**Action item:** Wherever the word "bollard" occurs in the listing below, copy that whole line.

▬▬▬▬▬▬▬▬▬▬

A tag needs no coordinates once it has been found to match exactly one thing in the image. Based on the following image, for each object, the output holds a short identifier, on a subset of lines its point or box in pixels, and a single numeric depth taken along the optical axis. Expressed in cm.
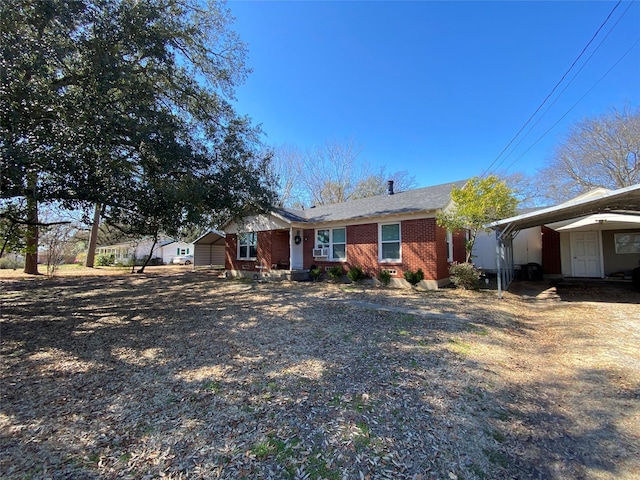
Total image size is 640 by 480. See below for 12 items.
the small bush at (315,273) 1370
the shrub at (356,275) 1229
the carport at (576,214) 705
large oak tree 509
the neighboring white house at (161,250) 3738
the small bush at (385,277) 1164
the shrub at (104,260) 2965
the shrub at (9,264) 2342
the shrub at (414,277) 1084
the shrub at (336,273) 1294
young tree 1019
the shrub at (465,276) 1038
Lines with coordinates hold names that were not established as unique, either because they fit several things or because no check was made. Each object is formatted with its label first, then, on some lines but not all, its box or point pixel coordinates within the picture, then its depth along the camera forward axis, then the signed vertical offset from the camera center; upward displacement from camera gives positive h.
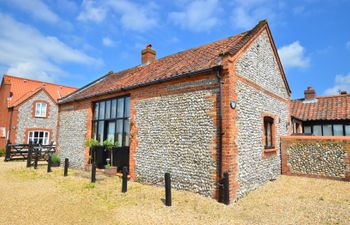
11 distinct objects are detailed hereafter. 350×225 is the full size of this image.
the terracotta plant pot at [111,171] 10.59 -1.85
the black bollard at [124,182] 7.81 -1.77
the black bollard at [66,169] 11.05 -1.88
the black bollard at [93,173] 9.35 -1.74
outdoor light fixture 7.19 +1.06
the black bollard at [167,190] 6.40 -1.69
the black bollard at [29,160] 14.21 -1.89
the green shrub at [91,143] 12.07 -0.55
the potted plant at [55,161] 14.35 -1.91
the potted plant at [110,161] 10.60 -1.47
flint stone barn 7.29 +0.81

▬▬▬▬▬▬▬▬▬▬

**Response to this task:**
the black bollard at [124,182] 7.81 -1.77
the black bollard at [66,169] 11.05 -1.88
the black bollard at [93,173] 9.35 -1.74
the black bollard at [167,190] 6.40 -1.69
the black bollard at [29,160] 14.21 -1.89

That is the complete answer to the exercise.